# TEXT SHOWN
# # # #
In his new book, Lessig convincingly and methodically shows, in a bipartisan way, that the US Congress is fundamentally corrupted and democracy as the enactment of the will of the people fundamentally broken. His examples infuriatingly and drastically illustrate how the influence of money produces objectively worse outcomes from both a Republican and Democratic standpoint: American democracy is broken (whether the rosy golden age of American democracy promoted by Krugman, Lessig, Greenwald and Warren ever existed for groups other than male WASPs, is another question.).

The analysis is sharp and well documented. What is Lessig's remedy? He seeks to establish citizen activism under the uncool (classic Teenage Republican?) name of "rootstrikers" that leads ultimately to amending the US constitution to lessen the influence of money. Unfortunately, Lessig's sound remedies neglect to include the reactions of his monied adversaries. How likely is a constitutional amendment if even the stupidly indefensible and unpaid Bush tax cuts were not allowed to expire. Even efforts to close the hedge fund manager tax loop holes failed to pass. In contrast to "Independence Day", political change is not a single payload delivery but a slow grinding and painful build-up of local alliances. The Nixon-Reagan movement took thirty years to develop. Its demise will need a 21st century Abraham Lincoln. Barack Obama, another member of that conservative cohort and probably a Republican if they had let him enter the club house, promised "hope and change" but delivered more of the same. An important but frustrating read.
# # # #
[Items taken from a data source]
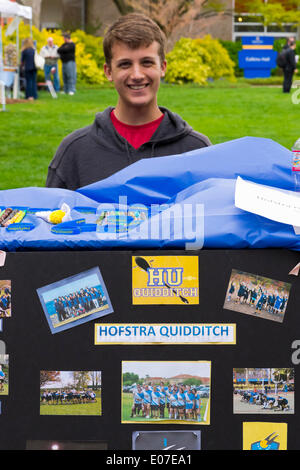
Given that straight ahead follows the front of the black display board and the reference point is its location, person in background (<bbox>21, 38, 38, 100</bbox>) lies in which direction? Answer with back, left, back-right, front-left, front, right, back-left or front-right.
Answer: back

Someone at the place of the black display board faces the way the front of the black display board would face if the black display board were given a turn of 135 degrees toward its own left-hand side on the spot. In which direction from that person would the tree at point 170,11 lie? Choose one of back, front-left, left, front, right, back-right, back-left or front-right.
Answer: front-left

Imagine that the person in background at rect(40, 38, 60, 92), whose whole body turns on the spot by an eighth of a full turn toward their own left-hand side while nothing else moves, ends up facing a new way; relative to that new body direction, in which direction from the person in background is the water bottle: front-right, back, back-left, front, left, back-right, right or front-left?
front-right

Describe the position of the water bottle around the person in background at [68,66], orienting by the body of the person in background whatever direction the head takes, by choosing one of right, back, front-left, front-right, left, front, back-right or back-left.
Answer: left

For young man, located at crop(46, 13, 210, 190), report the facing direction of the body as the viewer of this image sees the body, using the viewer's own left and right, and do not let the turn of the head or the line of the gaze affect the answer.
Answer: facing the viewer

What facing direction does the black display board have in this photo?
toward the camera

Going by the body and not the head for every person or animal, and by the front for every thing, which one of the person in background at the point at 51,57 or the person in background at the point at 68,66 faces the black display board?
the person in background at the point at 51,57

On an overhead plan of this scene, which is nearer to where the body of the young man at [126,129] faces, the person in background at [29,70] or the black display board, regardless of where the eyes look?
the black display board

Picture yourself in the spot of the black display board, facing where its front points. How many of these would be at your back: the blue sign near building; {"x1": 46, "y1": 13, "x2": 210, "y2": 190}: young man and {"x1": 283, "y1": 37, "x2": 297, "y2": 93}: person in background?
3
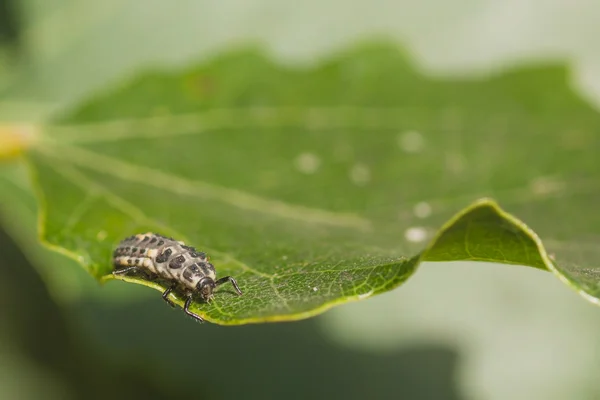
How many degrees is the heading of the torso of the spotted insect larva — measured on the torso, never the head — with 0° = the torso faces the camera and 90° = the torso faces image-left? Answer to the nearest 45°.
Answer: approximately 315°
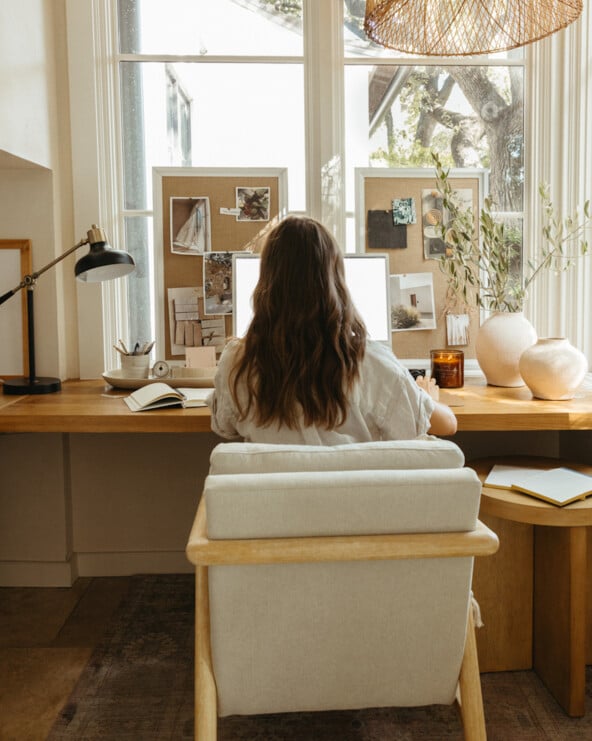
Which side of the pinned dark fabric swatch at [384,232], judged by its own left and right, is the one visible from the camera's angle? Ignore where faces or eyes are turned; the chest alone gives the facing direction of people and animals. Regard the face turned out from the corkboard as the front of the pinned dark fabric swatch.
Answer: front

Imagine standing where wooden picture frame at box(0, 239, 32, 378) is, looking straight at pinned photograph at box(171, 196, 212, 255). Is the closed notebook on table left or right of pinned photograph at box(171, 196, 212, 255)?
right

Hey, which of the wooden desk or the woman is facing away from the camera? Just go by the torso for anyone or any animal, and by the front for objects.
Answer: the woman

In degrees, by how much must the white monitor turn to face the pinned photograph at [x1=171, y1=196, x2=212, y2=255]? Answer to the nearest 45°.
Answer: approximately 90° to its right

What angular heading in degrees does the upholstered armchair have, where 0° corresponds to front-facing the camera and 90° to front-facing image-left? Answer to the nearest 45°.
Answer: approximately 180°

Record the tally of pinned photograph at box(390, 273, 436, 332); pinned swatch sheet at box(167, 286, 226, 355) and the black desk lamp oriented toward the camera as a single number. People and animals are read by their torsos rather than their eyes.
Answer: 2

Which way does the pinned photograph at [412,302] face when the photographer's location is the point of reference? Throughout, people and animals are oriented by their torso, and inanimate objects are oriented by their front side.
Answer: facing the viewer

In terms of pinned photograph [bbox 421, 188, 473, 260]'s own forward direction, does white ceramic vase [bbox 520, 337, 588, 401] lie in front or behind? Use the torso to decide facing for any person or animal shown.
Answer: in front

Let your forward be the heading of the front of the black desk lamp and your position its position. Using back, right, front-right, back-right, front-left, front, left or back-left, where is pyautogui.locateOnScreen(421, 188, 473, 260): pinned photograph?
front

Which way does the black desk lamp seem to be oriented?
to the viewer's right

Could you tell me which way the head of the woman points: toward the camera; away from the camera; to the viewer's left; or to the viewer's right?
away from the camera

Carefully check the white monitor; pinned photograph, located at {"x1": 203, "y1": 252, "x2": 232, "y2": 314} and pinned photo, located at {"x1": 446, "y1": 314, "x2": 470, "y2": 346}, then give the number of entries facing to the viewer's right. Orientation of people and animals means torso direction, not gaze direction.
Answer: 0

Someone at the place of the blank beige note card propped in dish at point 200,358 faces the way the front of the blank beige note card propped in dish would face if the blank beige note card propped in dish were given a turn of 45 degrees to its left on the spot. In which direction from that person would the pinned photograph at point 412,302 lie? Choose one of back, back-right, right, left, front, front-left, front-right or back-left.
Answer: front-left

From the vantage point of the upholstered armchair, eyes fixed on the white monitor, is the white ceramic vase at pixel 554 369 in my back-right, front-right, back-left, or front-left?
front-right

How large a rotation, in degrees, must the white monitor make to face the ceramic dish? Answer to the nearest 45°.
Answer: approximately 90° to its right

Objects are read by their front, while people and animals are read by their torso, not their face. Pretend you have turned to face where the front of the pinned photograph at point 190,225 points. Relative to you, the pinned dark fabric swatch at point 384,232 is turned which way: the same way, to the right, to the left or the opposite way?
the same way

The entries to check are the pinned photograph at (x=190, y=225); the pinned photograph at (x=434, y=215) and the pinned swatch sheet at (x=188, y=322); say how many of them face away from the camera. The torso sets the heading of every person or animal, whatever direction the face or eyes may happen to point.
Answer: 0

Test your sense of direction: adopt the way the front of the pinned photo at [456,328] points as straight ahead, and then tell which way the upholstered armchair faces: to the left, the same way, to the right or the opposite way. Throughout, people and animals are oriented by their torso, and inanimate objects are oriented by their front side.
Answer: the opposite way

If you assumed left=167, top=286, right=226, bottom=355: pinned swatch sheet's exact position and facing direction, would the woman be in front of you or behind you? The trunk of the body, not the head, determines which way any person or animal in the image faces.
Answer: in front

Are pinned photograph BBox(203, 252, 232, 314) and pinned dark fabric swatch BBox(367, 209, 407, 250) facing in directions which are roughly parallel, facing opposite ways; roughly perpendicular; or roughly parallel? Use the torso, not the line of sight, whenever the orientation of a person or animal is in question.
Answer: roughly parallel

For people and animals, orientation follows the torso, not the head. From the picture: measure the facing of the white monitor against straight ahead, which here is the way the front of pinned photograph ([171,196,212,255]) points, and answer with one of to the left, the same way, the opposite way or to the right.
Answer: the same way
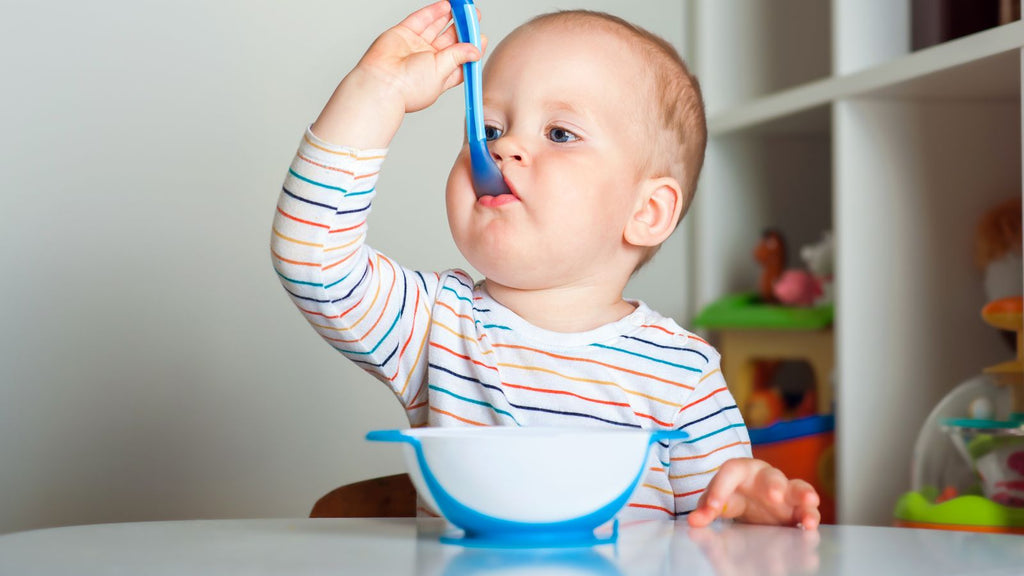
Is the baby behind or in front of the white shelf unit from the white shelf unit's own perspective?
in front

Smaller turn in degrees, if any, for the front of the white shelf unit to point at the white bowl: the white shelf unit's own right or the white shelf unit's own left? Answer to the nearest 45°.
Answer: approximately 45° to the white shelf unit's own left

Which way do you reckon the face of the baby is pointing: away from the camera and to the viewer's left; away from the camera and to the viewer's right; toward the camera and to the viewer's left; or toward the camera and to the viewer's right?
toward the camera and to the viewer's left

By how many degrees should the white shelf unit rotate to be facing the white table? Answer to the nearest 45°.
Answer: approximately 45° to its left

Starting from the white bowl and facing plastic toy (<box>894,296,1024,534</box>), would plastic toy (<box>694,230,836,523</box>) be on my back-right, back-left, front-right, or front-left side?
front-left

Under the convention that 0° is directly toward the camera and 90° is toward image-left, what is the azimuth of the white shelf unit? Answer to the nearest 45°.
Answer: approximately 45°
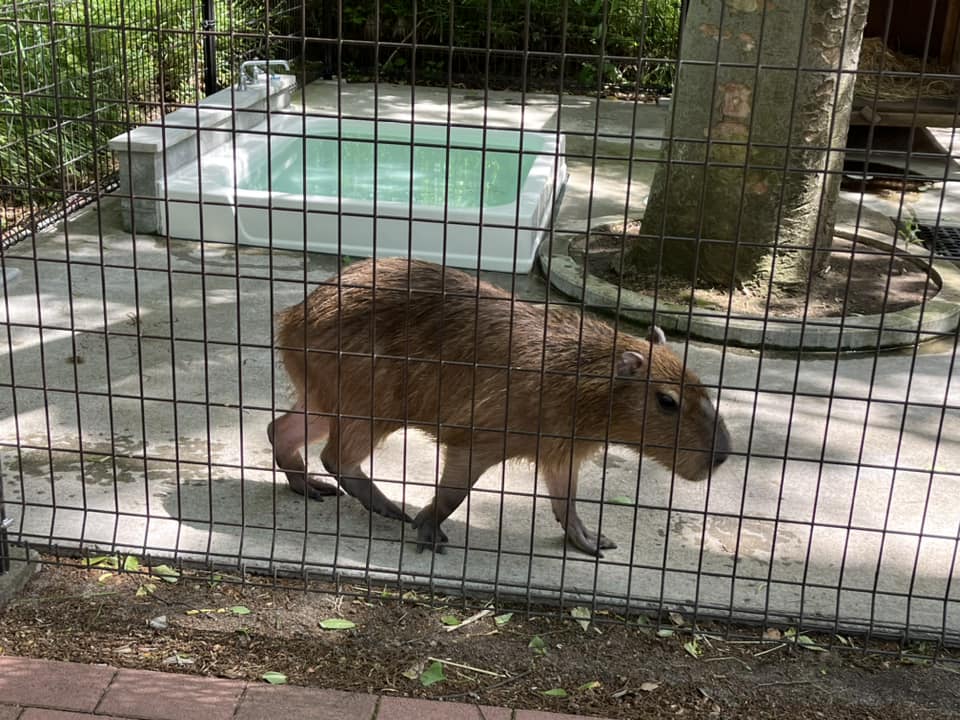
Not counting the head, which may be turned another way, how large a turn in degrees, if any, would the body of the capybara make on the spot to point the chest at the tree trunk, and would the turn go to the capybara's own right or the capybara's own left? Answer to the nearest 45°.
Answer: approximately 45° to the capybara's own left

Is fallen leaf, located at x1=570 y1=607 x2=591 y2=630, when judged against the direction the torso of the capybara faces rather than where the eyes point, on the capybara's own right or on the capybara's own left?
on the capybara's own right

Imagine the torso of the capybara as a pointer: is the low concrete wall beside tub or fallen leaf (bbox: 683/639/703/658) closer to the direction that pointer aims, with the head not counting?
the fallen leaf

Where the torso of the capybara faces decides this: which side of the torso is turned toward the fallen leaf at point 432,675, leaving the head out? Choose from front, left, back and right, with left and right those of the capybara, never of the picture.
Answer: right

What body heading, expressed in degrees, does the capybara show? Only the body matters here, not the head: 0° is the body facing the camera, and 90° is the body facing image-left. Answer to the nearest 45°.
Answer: approximately 270°

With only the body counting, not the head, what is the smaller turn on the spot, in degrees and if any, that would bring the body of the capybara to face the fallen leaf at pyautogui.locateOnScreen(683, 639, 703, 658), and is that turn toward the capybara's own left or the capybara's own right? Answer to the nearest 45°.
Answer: approximately 45° to the capybara's own right

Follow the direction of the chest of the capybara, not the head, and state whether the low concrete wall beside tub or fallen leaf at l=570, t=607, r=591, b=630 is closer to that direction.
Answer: the fallen leaf
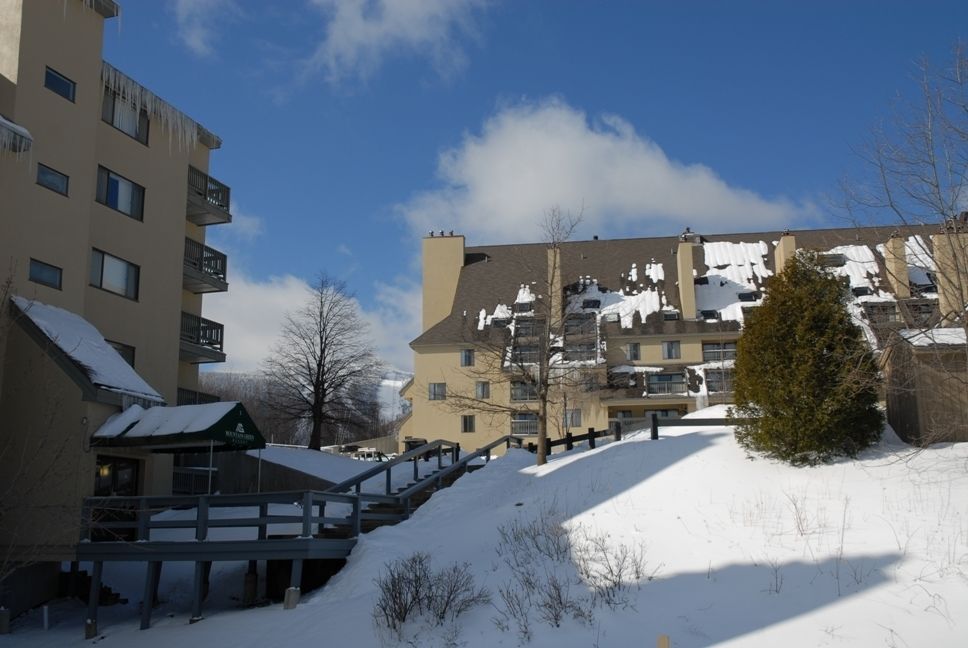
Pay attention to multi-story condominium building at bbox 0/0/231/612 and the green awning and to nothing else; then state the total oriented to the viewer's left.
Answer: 0

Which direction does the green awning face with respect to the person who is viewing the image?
facing the viewer and to the right of the viewer

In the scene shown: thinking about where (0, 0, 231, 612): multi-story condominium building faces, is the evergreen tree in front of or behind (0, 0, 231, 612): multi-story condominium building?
in front

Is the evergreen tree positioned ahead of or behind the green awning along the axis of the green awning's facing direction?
ahead

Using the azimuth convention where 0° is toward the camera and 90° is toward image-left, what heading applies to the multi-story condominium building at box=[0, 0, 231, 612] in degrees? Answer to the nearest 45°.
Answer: approximately 315°
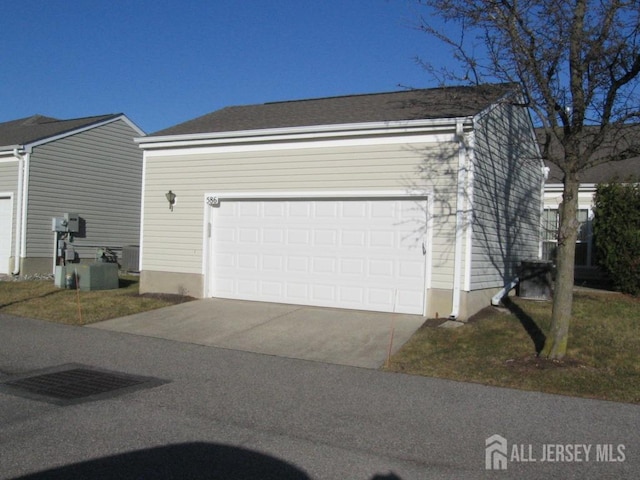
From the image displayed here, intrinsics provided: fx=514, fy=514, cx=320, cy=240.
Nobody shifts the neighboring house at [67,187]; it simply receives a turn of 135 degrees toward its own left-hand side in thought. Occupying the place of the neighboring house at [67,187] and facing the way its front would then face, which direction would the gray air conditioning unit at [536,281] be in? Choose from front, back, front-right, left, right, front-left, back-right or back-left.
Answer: front-right

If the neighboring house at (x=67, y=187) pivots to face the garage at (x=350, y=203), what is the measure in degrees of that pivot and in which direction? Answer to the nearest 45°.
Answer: approximately 90° to its left

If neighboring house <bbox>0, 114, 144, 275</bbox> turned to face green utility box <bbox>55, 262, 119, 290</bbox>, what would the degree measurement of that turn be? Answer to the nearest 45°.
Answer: approximately 45° to its left

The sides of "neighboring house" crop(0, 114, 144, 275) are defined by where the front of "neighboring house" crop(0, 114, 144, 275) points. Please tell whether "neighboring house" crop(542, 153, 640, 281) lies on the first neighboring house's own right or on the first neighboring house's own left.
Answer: on the first neighboring house's own left

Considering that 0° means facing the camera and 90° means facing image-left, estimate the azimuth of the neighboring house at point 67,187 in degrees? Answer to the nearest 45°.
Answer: approximately 45°

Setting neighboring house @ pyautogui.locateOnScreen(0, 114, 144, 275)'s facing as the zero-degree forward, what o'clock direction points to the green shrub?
The green shrub is roughly at 9 o'clock from the neighboring house.
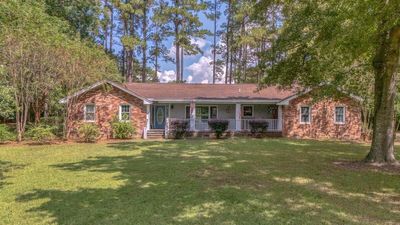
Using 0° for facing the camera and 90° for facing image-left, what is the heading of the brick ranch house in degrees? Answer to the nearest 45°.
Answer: approximately 0°

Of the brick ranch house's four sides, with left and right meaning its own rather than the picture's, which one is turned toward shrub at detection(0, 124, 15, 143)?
right

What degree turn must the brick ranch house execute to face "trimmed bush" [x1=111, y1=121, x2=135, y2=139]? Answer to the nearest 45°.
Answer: approximately 90° to its right

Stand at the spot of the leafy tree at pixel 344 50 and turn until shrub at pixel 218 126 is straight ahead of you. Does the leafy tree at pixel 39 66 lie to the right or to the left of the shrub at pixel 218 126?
left

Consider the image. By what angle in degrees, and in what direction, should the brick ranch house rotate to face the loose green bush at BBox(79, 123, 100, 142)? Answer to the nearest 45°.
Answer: approximately 90° to its right

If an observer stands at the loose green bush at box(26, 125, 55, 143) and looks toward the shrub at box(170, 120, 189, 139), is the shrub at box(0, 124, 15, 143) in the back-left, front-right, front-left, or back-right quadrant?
back-left

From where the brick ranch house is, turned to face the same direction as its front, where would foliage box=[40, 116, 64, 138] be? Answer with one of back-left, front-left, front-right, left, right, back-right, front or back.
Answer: right

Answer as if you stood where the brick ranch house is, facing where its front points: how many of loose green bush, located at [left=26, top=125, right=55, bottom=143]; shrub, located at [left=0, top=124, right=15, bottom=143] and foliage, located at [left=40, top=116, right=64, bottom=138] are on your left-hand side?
0

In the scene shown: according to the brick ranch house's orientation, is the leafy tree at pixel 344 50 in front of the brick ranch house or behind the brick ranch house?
in front
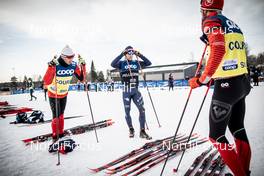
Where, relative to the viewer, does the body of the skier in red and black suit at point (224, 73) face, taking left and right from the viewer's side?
facing away from the viewer and to the left of the viewer

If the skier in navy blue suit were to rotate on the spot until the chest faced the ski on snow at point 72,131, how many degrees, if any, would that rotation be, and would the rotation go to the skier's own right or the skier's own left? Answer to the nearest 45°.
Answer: approximately 90° to the skier's own right

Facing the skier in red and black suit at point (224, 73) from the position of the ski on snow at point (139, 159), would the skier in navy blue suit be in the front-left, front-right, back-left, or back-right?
back-left

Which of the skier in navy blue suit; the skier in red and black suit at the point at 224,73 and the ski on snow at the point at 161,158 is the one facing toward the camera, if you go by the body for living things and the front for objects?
the skier in navy blue suit

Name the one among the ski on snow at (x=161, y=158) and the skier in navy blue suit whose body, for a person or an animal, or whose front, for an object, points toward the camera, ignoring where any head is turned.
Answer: the skier in navy blue suit

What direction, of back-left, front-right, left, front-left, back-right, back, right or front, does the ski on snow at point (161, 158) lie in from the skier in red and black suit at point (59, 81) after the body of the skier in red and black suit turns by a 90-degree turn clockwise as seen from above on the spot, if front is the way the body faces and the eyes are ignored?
left

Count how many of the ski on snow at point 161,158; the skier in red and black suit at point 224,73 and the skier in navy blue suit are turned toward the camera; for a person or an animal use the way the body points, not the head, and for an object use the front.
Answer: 1

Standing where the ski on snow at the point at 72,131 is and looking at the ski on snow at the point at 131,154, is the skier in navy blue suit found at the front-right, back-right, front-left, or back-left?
front-left

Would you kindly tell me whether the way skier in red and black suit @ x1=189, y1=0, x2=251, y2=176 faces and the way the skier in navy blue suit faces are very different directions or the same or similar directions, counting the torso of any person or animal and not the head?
very different directions

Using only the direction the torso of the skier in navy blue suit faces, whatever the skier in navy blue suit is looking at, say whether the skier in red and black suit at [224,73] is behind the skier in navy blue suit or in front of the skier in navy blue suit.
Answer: in front

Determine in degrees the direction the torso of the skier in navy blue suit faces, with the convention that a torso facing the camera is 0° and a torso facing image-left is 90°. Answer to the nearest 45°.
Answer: approximately 0°

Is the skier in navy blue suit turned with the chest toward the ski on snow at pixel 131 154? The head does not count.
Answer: yes
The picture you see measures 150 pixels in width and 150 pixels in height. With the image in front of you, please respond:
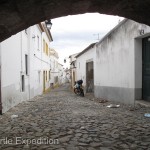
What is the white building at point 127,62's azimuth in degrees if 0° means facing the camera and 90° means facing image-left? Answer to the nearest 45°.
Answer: approximately 45°

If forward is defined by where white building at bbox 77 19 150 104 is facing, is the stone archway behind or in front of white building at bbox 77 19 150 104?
in front
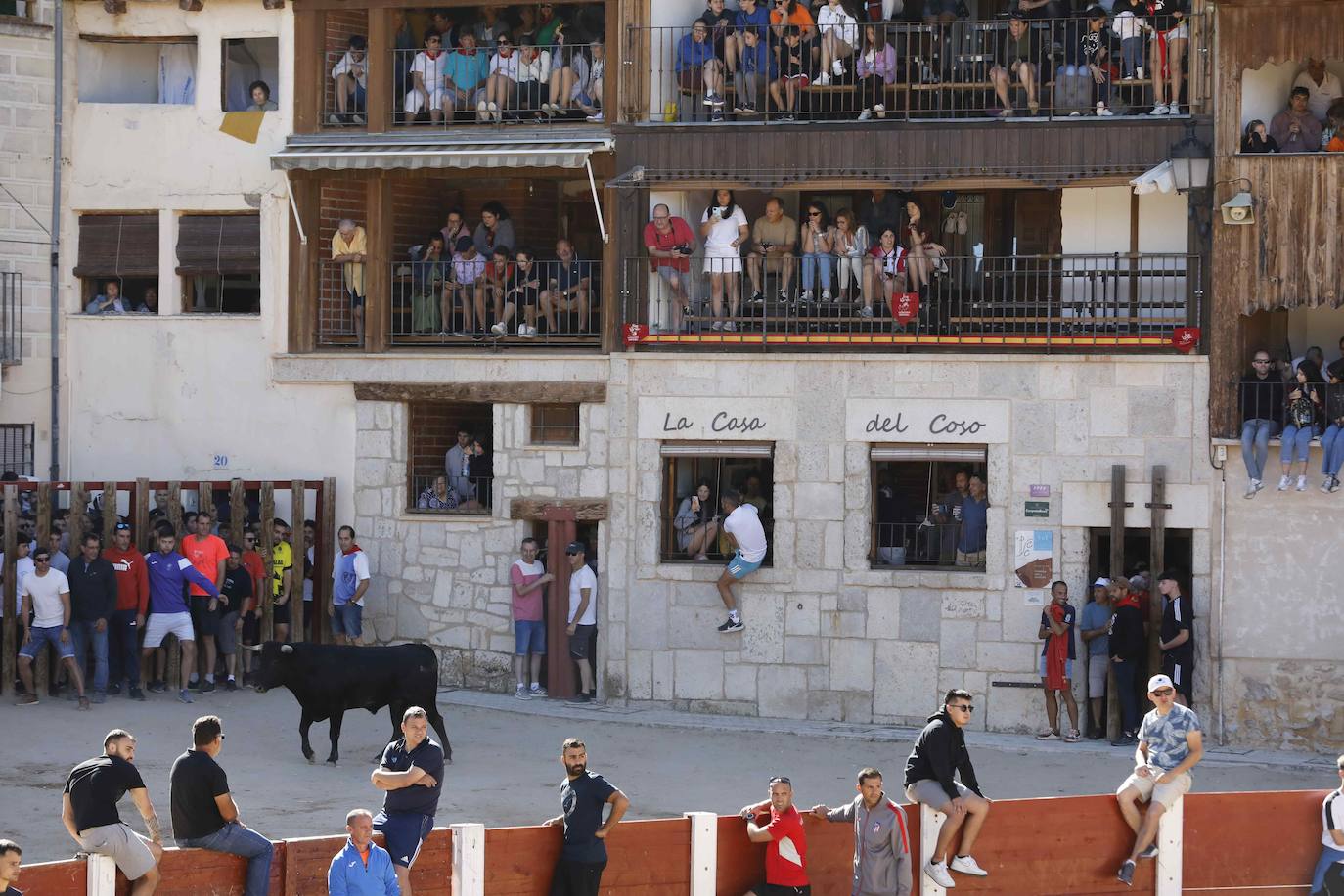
# # # #
# YOUR ASSIGNMENT
Copy the passage of the review of Lessig's book that runs from "In his new book, Lessig" up to and including "is another question.).". The items are not needed for any of the work here.

# ANSWER TO THE EXERCISE
In his new book, Lessig convincingly and methodically shows, in a bipartisan way, that the US Congress is fundamentally corrupted and democracy as the enactment of the will of the people fundamentally broken. His examples infuriatingly and drastically illustrate how the influence of money produces objectively worse outcomes from both a Republican and Democratic standpoint: American democracy is broken (whether the rosy golden age of American democracy promoted by Krugman, Lessig, Greenwald and Warren ever existed for groups other than male WASPs, is another question.).